- _Exercise details_: Reproduce verbatim every line from the beginning of the rows through the line containing "10 % de son territoire →", inclusive, and nothing beyond it.

- _Material to process_:
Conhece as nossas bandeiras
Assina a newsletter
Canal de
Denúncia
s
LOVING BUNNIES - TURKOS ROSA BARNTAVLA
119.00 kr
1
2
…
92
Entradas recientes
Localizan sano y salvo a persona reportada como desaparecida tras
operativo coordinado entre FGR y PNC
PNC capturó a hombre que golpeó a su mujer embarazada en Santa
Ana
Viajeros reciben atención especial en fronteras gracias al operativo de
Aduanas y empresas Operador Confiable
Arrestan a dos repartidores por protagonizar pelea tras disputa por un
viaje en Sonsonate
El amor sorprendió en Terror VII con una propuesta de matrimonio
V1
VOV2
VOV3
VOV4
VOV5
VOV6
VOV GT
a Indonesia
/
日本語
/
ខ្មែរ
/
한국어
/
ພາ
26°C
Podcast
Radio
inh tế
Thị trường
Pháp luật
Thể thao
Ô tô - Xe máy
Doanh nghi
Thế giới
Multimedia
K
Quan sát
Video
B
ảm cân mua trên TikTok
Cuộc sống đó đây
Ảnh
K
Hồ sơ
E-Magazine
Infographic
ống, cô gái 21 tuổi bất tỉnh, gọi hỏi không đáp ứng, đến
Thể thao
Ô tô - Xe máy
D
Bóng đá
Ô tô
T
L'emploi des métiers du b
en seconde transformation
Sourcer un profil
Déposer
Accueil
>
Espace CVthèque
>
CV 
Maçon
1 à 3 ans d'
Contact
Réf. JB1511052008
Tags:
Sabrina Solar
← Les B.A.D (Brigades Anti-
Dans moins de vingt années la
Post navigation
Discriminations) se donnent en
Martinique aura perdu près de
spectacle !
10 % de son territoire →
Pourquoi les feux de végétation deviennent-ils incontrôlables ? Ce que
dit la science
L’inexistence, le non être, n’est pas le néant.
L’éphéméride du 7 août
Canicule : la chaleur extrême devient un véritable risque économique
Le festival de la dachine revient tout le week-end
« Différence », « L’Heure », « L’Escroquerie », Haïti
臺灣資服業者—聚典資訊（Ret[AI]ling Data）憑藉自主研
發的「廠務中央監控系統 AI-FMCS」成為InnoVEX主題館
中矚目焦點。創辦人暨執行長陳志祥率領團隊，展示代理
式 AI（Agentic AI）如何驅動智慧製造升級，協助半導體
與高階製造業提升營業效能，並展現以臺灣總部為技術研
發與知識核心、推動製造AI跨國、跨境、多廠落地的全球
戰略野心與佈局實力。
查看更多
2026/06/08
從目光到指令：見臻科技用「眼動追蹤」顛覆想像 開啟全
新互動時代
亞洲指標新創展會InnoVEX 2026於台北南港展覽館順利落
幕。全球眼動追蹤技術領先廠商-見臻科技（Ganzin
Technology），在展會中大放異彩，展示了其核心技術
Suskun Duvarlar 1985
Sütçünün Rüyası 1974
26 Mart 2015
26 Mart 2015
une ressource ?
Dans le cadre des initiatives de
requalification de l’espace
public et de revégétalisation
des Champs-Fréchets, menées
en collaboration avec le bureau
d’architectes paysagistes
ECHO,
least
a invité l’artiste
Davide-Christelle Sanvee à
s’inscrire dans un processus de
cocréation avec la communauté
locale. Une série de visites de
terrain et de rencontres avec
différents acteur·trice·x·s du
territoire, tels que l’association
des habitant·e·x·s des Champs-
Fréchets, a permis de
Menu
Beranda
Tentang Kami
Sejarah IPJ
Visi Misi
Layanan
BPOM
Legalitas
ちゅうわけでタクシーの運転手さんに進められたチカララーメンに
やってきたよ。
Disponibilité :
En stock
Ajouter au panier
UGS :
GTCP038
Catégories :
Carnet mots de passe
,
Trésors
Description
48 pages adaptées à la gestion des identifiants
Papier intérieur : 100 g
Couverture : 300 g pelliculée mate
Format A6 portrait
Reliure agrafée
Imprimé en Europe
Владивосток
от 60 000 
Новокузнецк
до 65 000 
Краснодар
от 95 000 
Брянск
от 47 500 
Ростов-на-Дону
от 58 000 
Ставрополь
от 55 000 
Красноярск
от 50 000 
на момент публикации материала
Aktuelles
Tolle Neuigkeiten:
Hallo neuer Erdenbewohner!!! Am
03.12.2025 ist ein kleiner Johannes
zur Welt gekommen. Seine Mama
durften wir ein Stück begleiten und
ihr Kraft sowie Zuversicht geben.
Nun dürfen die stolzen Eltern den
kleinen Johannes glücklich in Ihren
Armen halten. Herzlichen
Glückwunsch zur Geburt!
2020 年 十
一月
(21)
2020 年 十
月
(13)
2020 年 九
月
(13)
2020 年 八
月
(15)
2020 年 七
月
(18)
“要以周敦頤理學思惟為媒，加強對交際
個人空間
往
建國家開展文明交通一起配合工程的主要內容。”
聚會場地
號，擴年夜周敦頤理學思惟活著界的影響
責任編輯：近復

- _Finished exercise_:
Conhece as nossas bandeiras
Assina a newsletter
Canal de
Denúncia
s
LOVING BUNNIES - TURKOS ROSA BARNTAVLA
119.00 kr
1
2
…
92
Entradas recientes
Localizan sano y salvo a persona reportada como desaparecida tras
operativo coordinado entre FGR y PNC
PNC capturó a hombre que golpeó a su mujer embarazada en Santa
Ana
Viajeros reciben atención especial en fronteras gracias al operativo de
Aduanas y empresas Operador Confiable
Arrestan a dos repartidores por protagonizar pelea tras disputa por un
viaje en Sonsonate
El amor sorprendió en Terror VII con una propuesta de matrimonio
V1
VOV2
VOV3
VOV4
VOV5
VOV6
VOV GT
a Indonesia
/
日本語
/
ខ្មែរ
/
한국어
/
ພາ
26°C
Podcast
Radio
inh tế
Thị trường
Pháp luật
Thể thao
Ô tô - Xe máy
Doanh nghi
Thế giới
Multimedia
K
Quan sát
Video
B
ảm cân mua trên TikTok
Cuộc sống đó đây
Ảnh
K
Hồ sơ
E-Magazine
Infographic
ống, cô gái 21 tuổi bất tỉnh, gọi hỏi không đáp ứng, đến
Thể thao
Ô tô - Xe máy
D
Bóng đá
Ô tô
T
L'emploi des métiers du b
en seconde transformation
Sourcer un profil
Déposer
Accueil
>
Espace CVthèque
>
CV 
Maçon
1 à 3 ans d'
Contact
Réf. JB1511052008
Tags:
Sabrina Solar
← Les B.A.D (Brigades Anti-
Dans moins de vingt années la
Post navigation
Discriminations) se donnent en
Martinique aura perdu près de
spectacle !
10 % de son territoire →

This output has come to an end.